For the word "tools", state how many lines of the listing below contain it. Give the number and nothing more.
"""
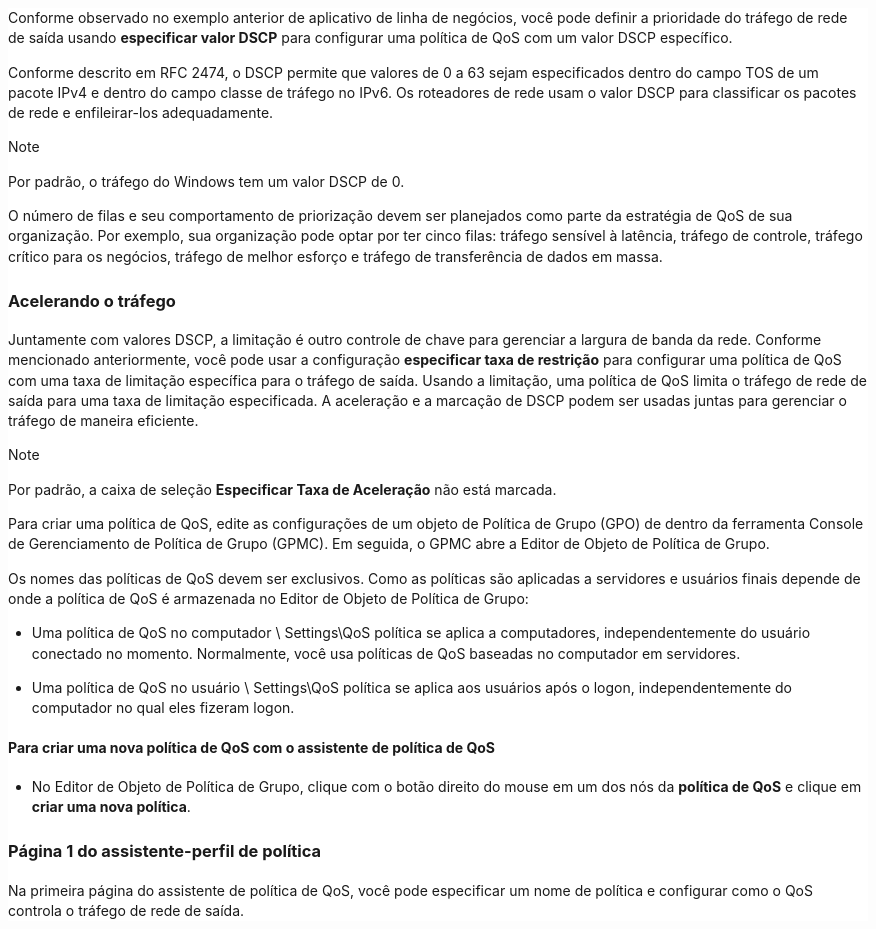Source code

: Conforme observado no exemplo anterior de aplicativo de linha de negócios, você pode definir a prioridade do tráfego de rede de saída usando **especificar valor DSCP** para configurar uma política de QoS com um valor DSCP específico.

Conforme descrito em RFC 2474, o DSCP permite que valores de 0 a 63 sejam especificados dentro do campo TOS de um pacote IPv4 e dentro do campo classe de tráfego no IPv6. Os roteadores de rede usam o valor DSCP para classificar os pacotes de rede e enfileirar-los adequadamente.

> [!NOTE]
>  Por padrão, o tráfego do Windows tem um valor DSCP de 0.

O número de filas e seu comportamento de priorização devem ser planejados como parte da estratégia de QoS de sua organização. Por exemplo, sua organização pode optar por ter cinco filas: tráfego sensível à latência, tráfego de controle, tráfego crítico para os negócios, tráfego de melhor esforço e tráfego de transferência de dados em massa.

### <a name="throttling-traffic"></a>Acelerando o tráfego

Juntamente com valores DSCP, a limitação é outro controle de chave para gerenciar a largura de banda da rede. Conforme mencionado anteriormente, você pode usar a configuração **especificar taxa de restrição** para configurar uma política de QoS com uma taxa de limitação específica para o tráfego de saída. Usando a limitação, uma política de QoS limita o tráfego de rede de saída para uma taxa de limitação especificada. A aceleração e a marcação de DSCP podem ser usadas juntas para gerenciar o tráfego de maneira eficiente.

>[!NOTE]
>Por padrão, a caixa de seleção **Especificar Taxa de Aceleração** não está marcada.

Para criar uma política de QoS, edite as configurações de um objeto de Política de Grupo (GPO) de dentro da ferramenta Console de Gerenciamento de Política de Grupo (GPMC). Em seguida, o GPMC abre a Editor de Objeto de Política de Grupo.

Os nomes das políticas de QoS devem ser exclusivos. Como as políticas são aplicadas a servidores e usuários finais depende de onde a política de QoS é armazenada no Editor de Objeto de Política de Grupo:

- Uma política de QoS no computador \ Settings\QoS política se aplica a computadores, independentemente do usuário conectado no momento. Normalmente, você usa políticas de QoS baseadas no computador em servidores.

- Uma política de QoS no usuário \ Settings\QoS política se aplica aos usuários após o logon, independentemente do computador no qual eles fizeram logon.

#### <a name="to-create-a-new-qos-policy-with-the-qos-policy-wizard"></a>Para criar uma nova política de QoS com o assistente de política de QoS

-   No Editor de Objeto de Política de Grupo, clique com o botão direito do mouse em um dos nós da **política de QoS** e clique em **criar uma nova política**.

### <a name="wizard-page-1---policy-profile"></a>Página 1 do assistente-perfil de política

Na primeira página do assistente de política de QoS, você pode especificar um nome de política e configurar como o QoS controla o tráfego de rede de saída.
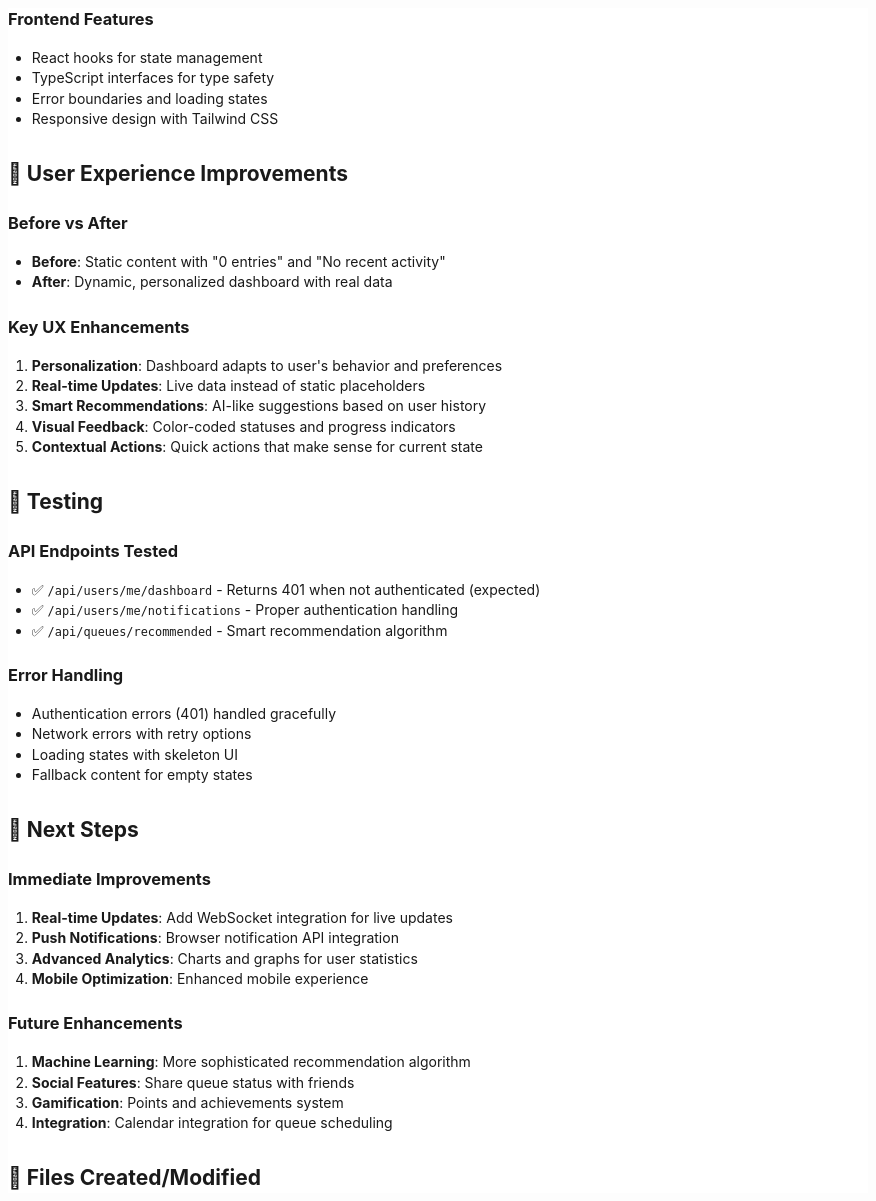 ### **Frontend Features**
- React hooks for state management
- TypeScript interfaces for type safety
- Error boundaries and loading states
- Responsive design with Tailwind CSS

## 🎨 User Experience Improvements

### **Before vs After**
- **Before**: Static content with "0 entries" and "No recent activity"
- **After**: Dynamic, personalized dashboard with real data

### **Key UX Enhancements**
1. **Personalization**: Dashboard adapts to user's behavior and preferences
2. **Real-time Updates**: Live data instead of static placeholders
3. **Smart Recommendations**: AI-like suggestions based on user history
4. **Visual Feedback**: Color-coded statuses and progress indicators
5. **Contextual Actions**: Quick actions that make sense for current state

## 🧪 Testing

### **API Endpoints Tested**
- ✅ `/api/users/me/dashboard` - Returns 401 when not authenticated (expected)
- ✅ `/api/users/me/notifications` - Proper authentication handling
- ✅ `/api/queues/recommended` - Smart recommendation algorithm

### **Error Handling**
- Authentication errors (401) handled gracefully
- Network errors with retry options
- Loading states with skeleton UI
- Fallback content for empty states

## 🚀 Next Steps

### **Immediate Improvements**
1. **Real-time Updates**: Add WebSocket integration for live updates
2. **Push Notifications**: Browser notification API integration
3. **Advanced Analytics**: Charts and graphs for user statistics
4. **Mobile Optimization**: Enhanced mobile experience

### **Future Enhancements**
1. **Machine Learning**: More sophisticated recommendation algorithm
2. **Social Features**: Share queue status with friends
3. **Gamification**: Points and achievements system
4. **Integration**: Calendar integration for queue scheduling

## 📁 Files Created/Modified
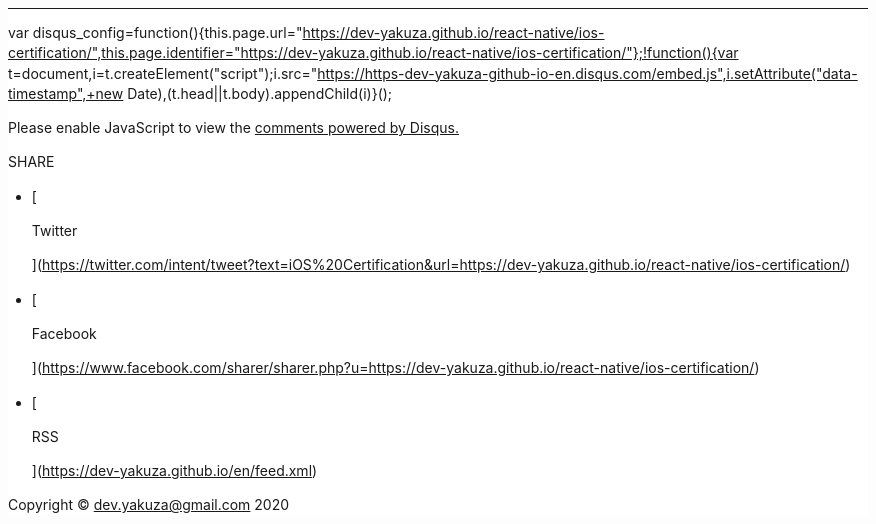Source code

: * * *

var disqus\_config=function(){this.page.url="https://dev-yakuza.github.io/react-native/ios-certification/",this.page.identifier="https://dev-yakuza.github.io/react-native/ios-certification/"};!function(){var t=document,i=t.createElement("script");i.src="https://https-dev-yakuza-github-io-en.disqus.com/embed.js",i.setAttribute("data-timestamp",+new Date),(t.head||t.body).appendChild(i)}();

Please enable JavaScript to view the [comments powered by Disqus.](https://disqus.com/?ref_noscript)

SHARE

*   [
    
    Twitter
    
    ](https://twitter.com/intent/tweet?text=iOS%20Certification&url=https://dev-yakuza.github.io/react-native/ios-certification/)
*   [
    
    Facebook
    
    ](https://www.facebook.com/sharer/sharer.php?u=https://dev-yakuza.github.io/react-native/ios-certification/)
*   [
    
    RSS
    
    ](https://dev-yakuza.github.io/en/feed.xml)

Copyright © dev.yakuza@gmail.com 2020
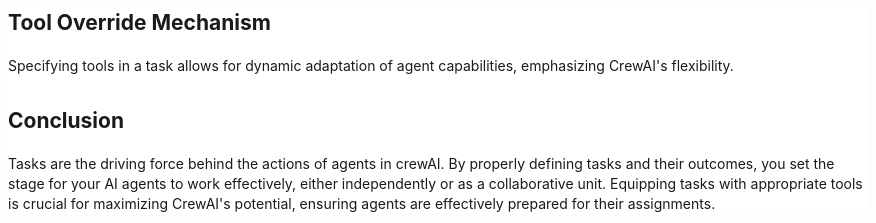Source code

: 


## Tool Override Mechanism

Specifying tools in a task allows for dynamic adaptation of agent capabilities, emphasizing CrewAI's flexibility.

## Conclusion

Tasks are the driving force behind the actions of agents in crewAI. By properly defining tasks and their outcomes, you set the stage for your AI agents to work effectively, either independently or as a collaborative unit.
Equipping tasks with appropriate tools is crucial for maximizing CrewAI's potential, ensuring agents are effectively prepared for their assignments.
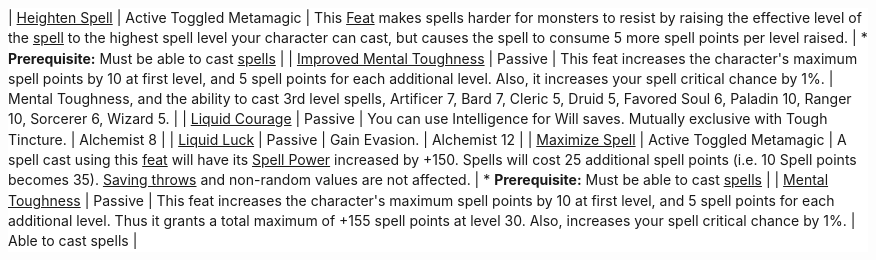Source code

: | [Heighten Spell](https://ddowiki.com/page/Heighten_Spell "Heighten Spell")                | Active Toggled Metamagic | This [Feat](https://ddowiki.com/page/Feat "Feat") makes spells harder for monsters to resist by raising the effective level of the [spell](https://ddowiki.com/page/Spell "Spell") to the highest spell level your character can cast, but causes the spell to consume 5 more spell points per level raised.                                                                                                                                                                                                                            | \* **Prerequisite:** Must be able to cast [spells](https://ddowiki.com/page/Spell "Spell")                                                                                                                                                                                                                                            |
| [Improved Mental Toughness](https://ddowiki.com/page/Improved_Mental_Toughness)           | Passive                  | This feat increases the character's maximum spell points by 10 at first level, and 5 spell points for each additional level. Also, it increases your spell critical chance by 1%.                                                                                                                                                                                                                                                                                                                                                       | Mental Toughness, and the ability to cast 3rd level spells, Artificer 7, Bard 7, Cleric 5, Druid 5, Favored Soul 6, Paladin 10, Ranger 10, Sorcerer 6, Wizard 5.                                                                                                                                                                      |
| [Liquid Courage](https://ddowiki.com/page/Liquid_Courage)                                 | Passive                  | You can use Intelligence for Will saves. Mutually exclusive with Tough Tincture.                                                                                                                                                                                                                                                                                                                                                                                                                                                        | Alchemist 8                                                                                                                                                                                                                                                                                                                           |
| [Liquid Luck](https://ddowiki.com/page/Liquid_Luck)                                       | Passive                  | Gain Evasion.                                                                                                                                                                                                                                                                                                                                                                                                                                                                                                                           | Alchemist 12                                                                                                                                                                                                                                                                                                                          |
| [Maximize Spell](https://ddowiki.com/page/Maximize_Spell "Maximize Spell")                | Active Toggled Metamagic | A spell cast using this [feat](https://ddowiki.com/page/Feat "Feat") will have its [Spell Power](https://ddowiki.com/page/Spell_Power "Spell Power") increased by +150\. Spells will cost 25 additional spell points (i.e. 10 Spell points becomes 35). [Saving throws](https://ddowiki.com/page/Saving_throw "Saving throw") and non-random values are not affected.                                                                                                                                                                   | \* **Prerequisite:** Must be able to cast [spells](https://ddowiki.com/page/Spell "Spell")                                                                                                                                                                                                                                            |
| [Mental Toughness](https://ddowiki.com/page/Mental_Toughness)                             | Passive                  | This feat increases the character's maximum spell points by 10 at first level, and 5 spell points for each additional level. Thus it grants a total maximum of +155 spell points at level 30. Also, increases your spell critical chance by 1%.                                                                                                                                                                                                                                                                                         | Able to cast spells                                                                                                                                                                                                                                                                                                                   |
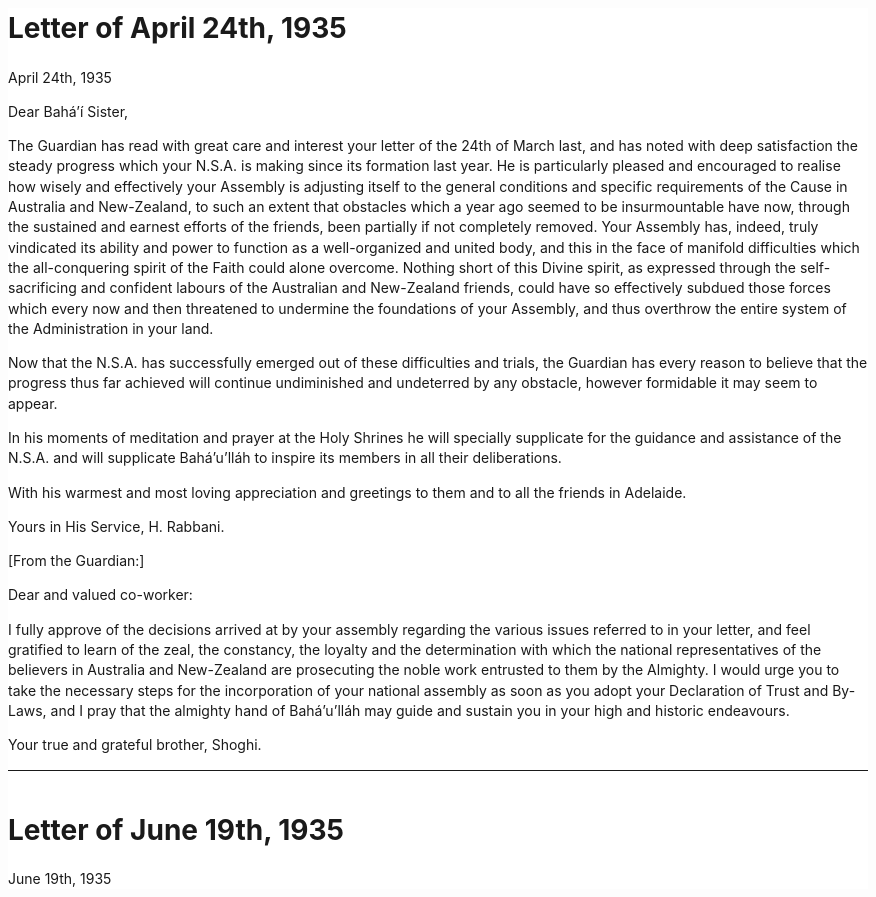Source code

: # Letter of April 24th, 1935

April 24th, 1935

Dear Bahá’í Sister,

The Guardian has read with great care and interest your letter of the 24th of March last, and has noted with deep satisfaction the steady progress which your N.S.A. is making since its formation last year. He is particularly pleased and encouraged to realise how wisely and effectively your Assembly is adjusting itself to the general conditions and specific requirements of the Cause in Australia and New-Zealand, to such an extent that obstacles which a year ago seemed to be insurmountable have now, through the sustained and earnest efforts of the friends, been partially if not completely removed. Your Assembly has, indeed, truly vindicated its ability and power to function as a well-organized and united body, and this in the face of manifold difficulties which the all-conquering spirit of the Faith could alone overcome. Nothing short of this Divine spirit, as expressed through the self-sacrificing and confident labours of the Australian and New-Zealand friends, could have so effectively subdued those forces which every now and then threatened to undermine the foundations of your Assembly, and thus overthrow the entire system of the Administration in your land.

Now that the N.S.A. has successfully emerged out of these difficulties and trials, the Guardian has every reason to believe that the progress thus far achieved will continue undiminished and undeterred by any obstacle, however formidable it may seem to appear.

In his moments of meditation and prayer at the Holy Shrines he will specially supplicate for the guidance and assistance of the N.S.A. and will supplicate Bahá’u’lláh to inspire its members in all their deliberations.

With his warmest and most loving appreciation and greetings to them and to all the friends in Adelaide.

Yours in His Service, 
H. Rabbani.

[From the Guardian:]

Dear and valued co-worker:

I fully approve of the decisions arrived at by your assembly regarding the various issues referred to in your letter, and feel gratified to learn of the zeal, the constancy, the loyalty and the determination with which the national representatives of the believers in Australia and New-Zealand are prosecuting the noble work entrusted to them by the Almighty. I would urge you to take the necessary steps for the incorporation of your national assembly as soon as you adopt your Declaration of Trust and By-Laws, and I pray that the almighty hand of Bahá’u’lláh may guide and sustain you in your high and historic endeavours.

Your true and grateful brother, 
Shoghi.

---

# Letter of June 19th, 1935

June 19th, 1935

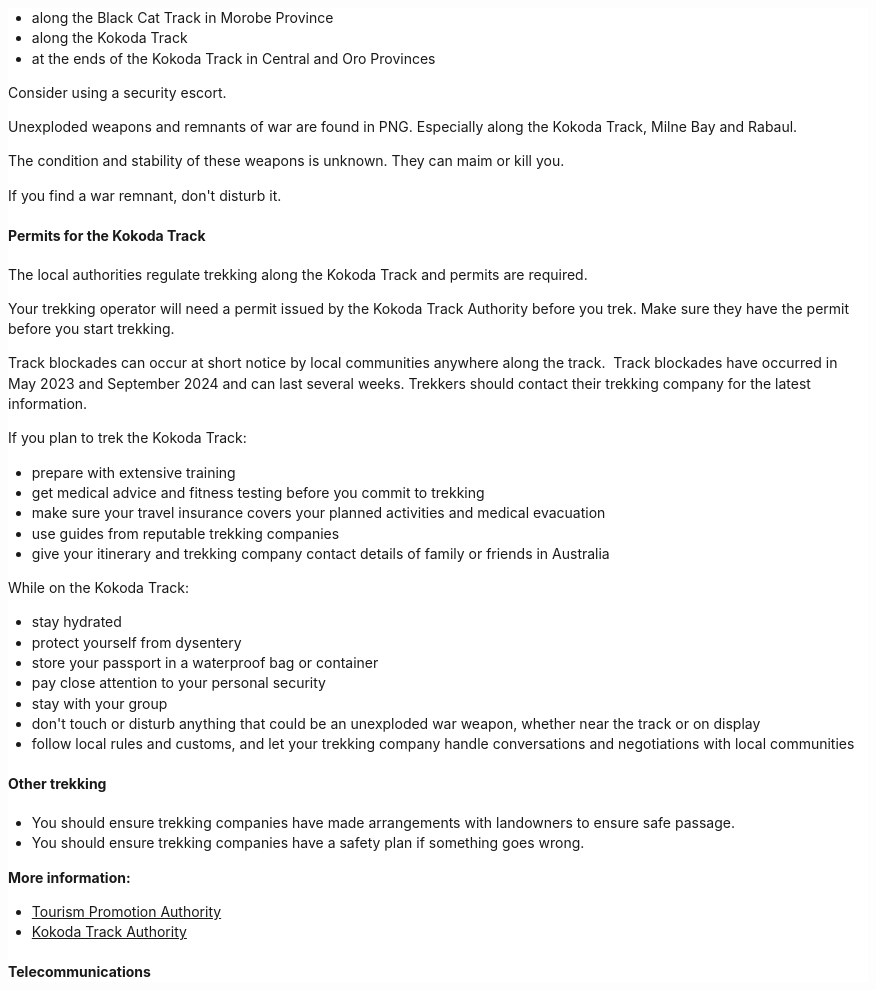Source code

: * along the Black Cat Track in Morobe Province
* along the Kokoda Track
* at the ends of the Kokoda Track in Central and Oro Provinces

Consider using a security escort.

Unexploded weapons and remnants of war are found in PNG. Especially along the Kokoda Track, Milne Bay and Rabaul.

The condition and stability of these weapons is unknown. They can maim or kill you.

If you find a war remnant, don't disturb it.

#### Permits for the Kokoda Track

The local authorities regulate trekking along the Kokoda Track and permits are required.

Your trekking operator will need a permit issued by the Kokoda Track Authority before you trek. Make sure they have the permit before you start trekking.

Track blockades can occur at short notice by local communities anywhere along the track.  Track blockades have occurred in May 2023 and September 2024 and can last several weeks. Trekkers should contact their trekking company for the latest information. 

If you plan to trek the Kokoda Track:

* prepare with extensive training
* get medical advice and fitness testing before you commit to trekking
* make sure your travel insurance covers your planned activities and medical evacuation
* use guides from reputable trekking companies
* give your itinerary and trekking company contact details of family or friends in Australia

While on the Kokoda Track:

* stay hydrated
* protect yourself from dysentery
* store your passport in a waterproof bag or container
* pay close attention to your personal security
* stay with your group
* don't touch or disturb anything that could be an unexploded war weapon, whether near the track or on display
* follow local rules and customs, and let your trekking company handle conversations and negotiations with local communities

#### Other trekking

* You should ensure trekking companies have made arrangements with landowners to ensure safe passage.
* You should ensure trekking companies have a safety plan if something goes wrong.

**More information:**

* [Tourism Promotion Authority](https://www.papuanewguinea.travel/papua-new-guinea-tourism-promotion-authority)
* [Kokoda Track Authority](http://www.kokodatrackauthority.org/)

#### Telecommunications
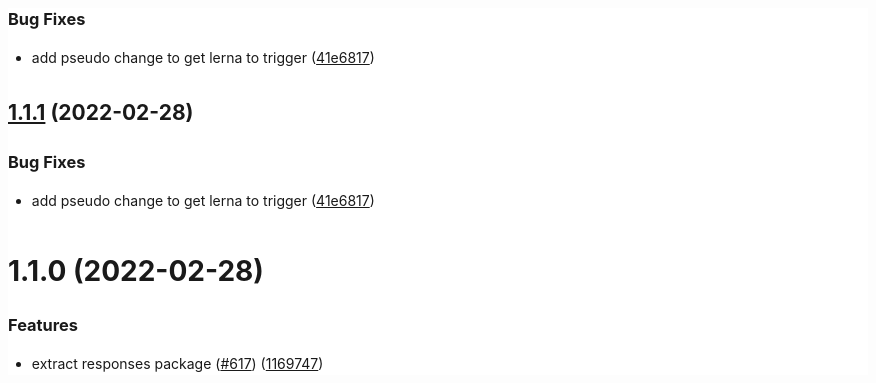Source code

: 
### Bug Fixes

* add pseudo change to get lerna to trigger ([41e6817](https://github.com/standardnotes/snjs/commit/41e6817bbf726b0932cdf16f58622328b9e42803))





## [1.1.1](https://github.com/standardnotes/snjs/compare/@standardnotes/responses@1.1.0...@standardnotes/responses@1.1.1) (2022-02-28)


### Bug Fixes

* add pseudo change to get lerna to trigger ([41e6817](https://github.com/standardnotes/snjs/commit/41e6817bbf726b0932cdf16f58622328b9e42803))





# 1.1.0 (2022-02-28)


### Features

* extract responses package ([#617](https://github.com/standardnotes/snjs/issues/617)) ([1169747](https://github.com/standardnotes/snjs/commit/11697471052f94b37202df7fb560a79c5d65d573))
"""
Reply to the exercise: 2